## [Tareas]
A – Reescribe el pasaje del texto sobre la FIL de Guadalajara que arranca en las palabras "Mi primer encuentro" y concluye tras "de la feria.", sustituyendo "pasillos" por "corredores".
B – En el texto sobre la FIL de Guadalajara, enumera los cargos que quien narra dice haber ocupado en las oraciones que comienzan con "Fui".
C – Según el texto sobre la FIL de Guadalajara, ¿en qué lugar se encontró quien narra con Arturo Pérez-Reverte?

## [Sección del documento]
━━━━━━━━━━

Durante casi treinta años trabajé en la industria editorial a la par de dedicarme a los medios de comunicación. Fui director y editor de revistas; colaboré con Editorial Grijalbo y Editorial Posada. Fui ghost writer, corrector de estilo, editor a sueldo. Siempre, incluso en mis etapas más vertiginosas, permaneció en mí la fascinación por los libros, por su proceso de creación, por el objeto en sí mismo.
Desde sus orígenes, hace ya 39 años, la Feria Internacional del Libro de Guadalajara fue para mí una especie de faro profesional. En la industria en CDMX se hablaba de ella con reverencia: era el evento, el punto donde ocurrían las cosas importantes. Se cerraban contratos, los editores se encontraban con autores, y el corazón del libro hispanoamericano latía con más fuerza que en ningún otro lugar. Sin embargo, por distintos motivos, nunca pude ir. O estaba demasiado involucrado en medios, o las editoriales enviaban a otros en representación. La FIL vivía en mi imaginación como cita postergada, como destino que siempre se escapaba unos pasos adelante.
Mi primer encuentro real con la FIL llegó hasta que me mudé a Guadalajara. Y fue un encuentro largo tiempo esperado, cargado de emoción, como reencontrarse con un amor juvenil décadas después. Aún recuerdo algunas escenas con nitidez perfecta: una mañana, en los pasillos de Expo Guadalajara, me topé con Arturo Pérez-Reverte. Estaba solo, observando el flujo interminable de visitantes. Era antes de su boom mediático, cuando aún podía caminar sin escoltas ni reflectores. Esa imagen, la del escritor contemplativo entre la multitud, la guardo como símbolo del espíritu de la feria.

━━━━━━━━━━

Registros extraídos de un conjunto de datos:
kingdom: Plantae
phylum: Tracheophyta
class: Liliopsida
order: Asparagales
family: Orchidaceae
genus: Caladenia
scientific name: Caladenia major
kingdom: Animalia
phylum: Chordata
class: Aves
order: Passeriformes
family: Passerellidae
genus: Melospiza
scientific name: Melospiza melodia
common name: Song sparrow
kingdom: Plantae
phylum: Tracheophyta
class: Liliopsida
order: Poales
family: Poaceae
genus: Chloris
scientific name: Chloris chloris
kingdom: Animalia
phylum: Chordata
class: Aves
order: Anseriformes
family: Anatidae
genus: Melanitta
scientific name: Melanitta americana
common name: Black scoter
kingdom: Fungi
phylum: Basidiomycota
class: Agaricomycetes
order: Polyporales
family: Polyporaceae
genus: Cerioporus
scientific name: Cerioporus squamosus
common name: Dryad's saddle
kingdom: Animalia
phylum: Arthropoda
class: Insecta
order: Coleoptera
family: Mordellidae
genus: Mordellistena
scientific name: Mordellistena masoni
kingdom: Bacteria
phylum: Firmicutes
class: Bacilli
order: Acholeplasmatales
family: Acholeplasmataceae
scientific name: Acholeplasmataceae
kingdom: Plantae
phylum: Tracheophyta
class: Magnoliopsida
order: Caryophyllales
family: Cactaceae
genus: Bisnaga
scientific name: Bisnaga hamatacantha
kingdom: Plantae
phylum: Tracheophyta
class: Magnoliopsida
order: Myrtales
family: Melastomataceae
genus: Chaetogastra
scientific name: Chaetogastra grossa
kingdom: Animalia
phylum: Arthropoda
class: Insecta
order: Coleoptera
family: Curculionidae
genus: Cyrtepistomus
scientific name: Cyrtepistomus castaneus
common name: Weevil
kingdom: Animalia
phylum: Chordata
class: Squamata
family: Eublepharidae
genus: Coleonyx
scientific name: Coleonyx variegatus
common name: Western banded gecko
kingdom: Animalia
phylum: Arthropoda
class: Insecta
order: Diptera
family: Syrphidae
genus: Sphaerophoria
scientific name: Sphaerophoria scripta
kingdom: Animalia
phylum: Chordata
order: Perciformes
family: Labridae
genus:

━━━━━━━━━━

## [Soluciones en orden]
A –
Mi primer encuentro real con la FIL llegó hasta que me mudé a Guadalajara. Y fue un encuentro largo tiempo esperado, cargado de emoción, como reencontrarse con un amor juvenil décadas después. Aún recuerdo algunas escenas con nitidez perfecta: una mañana, en los corredores de Expo Guadalajara, me topé con Arturo Pérez-Reverte. Estaba solo, observando el flujo interminable de visitantes. Era antes de su boom mediático, cuando aún podía caminar sin escoltas ni reflectores. Esa imagen, la del escritor contemplativo entre la multitud, la guardo como símbolo del espíritu de la feria.

B – Director de revistas, editor de revistas, ghost writer, corrector de estilo y editor a sueldo.

C – En los pasillos de Expo Guadalajara.